De toute évidence, le même genre de ferveur désemparée imprègne de nombreuses autres chansons, comme la « Silhouette » pleine d’entrain (dont les chants d’accompagnement et la syncope frénétique et le jeu de guitare le rendent intimidant et passionné). Il y a aussi le dynamisme stimulant de « The Silent Revelation » – qui est particulièrement lyrique et malléable – et l’indignation désespérée mais accrocheuse de « The Shadow Side ». Quant au plus proche « Nighttime Disguise », il est magnifiquement dissonant grâce à sa voix montante et à la fusion des styles djent et classique.

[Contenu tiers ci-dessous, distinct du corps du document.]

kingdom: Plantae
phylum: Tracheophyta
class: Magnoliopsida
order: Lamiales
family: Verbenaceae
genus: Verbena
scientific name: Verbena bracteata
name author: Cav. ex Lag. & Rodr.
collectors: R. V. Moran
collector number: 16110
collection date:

Comme « Running Low », il voit l’ensemble de l’ensemble se pousser plus loin que jamais en termes de tempérament fluide et de savoir-faire méticuleux.
Bien que pratiquement chaque pièce contienne au moins quelques exemples de mélancolie aggravée, certaines s’appuient largement sur les tendances plus calmes et plus patientes du quintette. Par exemple, « Out of Here » est essentiellement clairsemé et introspectif, utilisant des percussions programmées et des lignes de guitare réfléchies pour compléter ses mélodies angéliques et ses paroles effacées (« Oublier comment respirer / Je n’ai pas quitté cette chambre depuis trois ans / Construit mon la vie en dessous / Couches de larmes séchées »). De même, « All the Moments » repose principalement sur de faibles accords de piano, des frappes de violoncelle lugubres et des rythmes contemplatifs, tandis que « On Hold » et « Castaway Angels » sont construits autour d’harmonies et d’atmosphères vocales pulpeuses. (Ce dernier ajoute même quelques cordes de guitare acoustique, ce qui est une belle touche.).
Comment Aphélie cela se serait passé si les choses s’étaient déroulées comme prévu, on ne le saura jamais, mais il est difficile d’imaginer que ce soit mieux qu’aujourd’hui. Bien que ce soit peut-être un peu plus cohérent et exaltant que Pièges-mais un peu moins intemporelle que Malina– cela correspond plus ou moins aux deux comme un aperçu gracieusement volatile du traumatisme et du triomphe. Cela prouve une fois de plus que très peu de Lépreux‘ les pairs peuvent se rapprocher de leur chagrin d’amour merveilleusement équilibré, et aucun ne le fait mieux.